» INSTRUCTIONS FOR THE TASK
From the listing below, present as a numbered list only the lines starting with the one containing "right elbow: (470, 400, -7)" and continuing through the one containing "right ankle: (469, 443, -22)", with any blank lines dropped.

** DATA IN THIS EXERCISE follows **

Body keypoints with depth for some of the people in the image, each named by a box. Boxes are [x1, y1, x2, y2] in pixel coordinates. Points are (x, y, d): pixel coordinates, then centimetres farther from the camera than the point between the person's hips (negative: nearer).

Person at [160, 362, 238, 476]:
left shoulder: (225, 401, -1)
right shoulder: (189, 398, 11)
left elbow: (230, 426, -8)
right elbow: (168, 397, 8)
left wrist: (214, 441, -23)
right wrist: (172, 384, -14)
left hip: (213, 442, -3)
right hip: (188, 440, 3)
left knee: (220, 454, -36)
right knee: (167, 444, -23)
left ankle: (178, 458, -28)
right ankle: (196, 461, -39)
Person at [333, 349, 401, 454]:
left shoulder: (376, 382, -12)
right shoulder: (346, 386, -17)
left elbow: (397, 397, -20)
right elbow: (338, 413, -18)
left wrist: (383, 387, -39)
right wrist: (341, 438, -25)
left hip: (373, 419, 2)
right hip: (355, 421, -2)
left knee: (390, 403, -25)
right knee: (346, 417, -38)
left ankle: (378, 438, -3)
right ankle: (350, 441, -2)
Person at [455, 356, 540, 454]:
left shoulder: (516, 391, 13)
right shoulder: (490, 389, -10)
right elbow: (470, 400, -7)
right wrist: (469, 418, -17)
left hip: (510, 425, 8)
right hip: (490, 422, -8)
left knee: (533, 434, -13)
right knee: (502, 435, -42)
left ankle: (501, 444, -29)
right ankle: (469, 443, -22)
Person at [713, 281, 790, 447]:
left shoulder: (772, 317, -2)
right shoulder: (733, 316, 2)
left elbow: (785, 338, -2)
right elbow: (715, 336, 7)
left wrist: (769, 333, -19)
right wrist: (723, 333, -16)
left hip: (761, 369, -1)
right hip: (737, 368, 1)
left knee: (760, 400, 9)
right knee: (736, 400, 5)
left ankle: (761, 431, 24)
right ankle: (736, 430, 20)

** End of DATA IN THIS EXERCISE **

» RESULT OF THE TASK
1. right elbow: (470, 400, -7)
2. right wrist: (469, 418, -17)
3. left hip: (510, 425, 8)
4. right hip: (490, 422, -8)
5. left knee: (533, 434, -13)
6. right knee: (502, 435, -42)
7. left ankle: (501, 444, -29)
8. right ankle: (469, 443, -22)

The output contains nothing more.